■ **YOUR OBJECTIVE**
In your copy of the data, keep every word exact and include no pictures.

[Edit tracking data]

#####

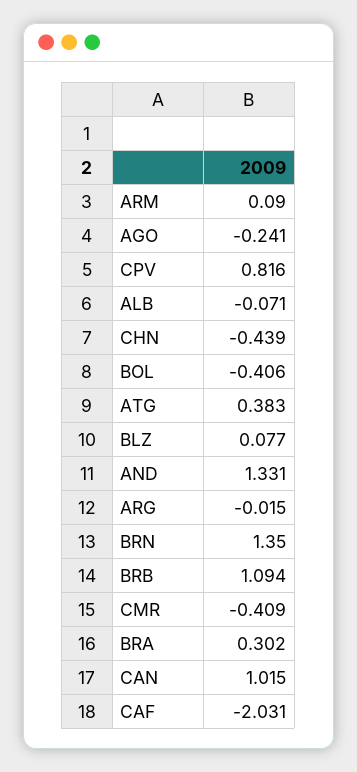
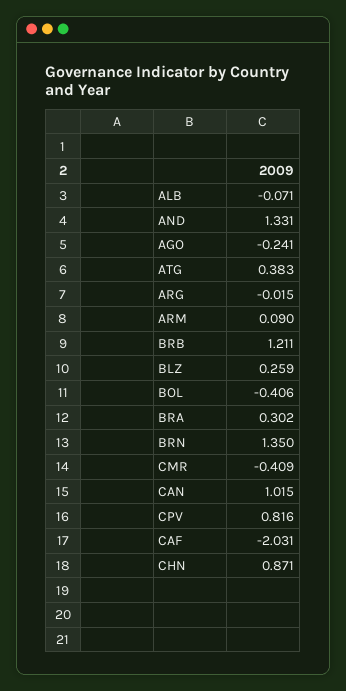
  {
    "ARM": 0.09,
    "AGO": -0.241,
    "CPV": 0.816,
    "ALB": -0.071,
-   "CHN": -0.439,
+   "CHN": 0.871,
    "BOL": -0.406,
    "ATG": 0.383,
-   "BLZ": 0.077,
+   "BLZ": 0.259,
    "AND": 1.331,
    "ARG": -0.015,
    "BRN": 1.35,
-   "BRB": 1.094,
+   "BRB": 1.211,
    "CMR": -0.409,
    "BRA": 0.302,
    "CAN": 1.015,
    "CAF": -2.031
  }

#####

■ **RESULT**
  {
    "ARM": 0.09,
    "AGO": -0.241,
    "CPV": 0.816,
    "ALB": -0.071,
-   "CHN": -0.439,
+   "CHN": 0.871,
    "BOL": -0.406,
    "ATG": 0.383,
-   "BLZ": 0.077,
+   "BLZ": 0.259,
    "AND": 1.331,
    "ARG": -0.015,
    "BRN": 1.35,
-   "BRB": 1.094,
+   "BRB": 1.211,
    "CMR": -0.409,
    "BRA": 0.302,
    "CAN": 1.015,
    "CAF": -2.031
  }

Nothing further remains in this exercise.